Broadcom: Downgrading To Hold With Higher Near-Term Apple Risk
Summary:
- We’re downgrading Broadcom to a hold from buy for the near term due to the potential downside from Apple’s reduced reliance on AVGO for iPhone 17.
- Our mid-term outlook for AVGO remains positive, driven by AI-related networking ICs and customer ASIC accelerators with key clients like Google and Meta.
- AVGO’s valuation is high but has reset over the past month, and our opinion remains justified for the company’s position in 2025.
We’re downgrading Broadcom Inc. (NASDAQ:AVGO) to a hold from a buy for the near term due to the heightened risk of reduced reliance from AVGO’s largest customer, Apple Inc. (AAPL), on its services for iPhone 17. Our mid-term positive outlook on AVGO remains intact based on our belief that AVGO stock should outperform the semi-peer group on the new product cycle for AI-related networking ICs and customer ASIC accelerators with leading players in the space as its customers. Having said that, we see some near-term turmoil from the news that Apple plans on rapidly lowering its reliance on AVGO in its new 2H25 product, iPhone 17.
Just last year, the two signed a multibillion-dollar deal for AVGO to “develop 5G radio frequency components—including FBAR filters—and cutting-edge wireless connectivity components.” In late October, however, the news broke that for the next-gen iPhone, “Apple plans to use its own Wi-Fi chips, which will be made by TSMC’s N7 process and support the latest Wi-Fi 7 spec.” Ming-Chi Kuo’s tweet below outlines the details. A chunk of Apple’s orders goes into AVGO’s wireless sales, which saw a 5% Q/Q and 1% Y/Y rebound last quarter to $1.7B.

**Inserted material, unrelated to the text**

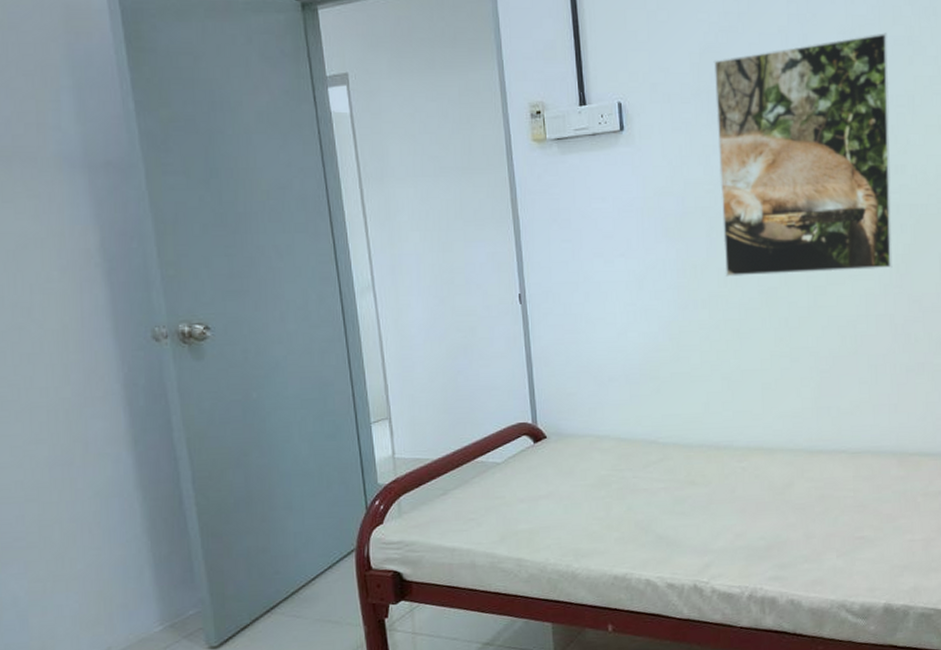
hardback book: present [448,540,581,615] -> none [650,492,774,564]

In the mid to long term, we’re not concerned about the risk of Apple’s reduced reliance on AVGO because while Apple used to be AVGO’s largest customer, the latter has since expanded its circles with its in-house ASIC positioning, making Alphabet Inc. (GOOG) (GOOGL) one its largest customers working on TPUs (Tensor Processing Units), more recently Meta Platforms, Inc. (META) and potentially soon OpenAI.

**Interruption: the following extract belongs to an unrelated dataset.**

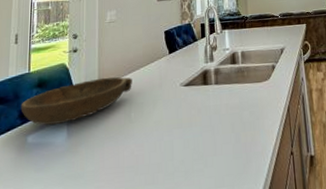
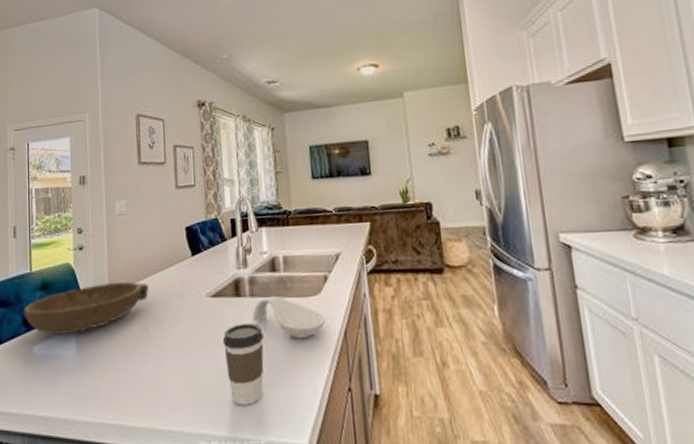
coffee cup: none [193,105,226,174] -> present [223,323,264,406]
spoon rest: none [216,82,273,116] -> present [252,295,326,339]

We think AVGO, for example, is more resilient to losing Apple’s business than, say, QUALCOMM Incorporated (QCOM), with Apple planning to replace QCOM’s 5G modems with in-house. Our investment thesis on AVGO’s outperformance next year is closely tied to our belief that while it may see some share loss on the networking front to NVIDIA Corporation (NVDA), we believe the higher ASP (average selling price) of its new product cycle will offset any potential share loss; we discussed this in detail in our October article. We think longer-term investors can begin to add at current levels but expect some more near-term downside for the stock before its AI-related booster in 2025. Apple bringing a lot of its work in-house will likely weigh on AVGO further into the back end of the year. We think investors should wait for this negative to be priced into the stock to jump in at more attractive entry points. Having said that, we don’t think it’s too early per se for the longer-term investors to begin courting the stock.
Valuation & Word on Wall Street
AVGO is still expensive, trading above the peer group average, although the valuation has reset a bit compared to our article in early October. The stock trades at 15.6x EV/C2024 Sales versus a group average of 7.0x and a previous ratio of 16.7x. On a P/E basis, the stock trades at 32.7x C2024 compared to a peer group average of 28.0x and a previous ratio of 35.0x. We continue to believe AVGO is better positioned after last quarter’s consensus revisions for FY24 to achieve the expected future growth.
The following chart outlines AVGO’s valuation against the peer group average.
Wall Street remains bullish on the stock. Similar to early October, of the 40 analysts covering the stock, 36 are buy-rated, and the remaining four are hold-rated. The stock is currently priced at $165 per share, lower than the $177 per share in our last article. The median and mean price targets are higher than in October at $200 and $196, respectively, for a potential upside of 19-21%. The following outlines sell-side ratings and price targets on AVGO.
What to do with the stock
AVGO stock is up 78% since our upgrade to buy in early December of last year, versus the S&P 500 up 28%. We think there is some near-term headache from Apple’s potential diversification to in-house solutions, and hence, we would advise investors to let the negatives play out and then swoop into the stock. AVGO’s RSI is around 39, and we think investors should add if it circles or even dips into oversold territory.
Analyst’s Disclosure: I/we have no stock, option or similar derivative position in any of the companies mentioned, and no plans to initiate any such positions within the next 72 hours. I wrote this article myself, and it expresses my own opinions. I am not receiving compensation for it (other than from Seeking Alpha). I have no business relationship with any company whose stock is mentioned in this article.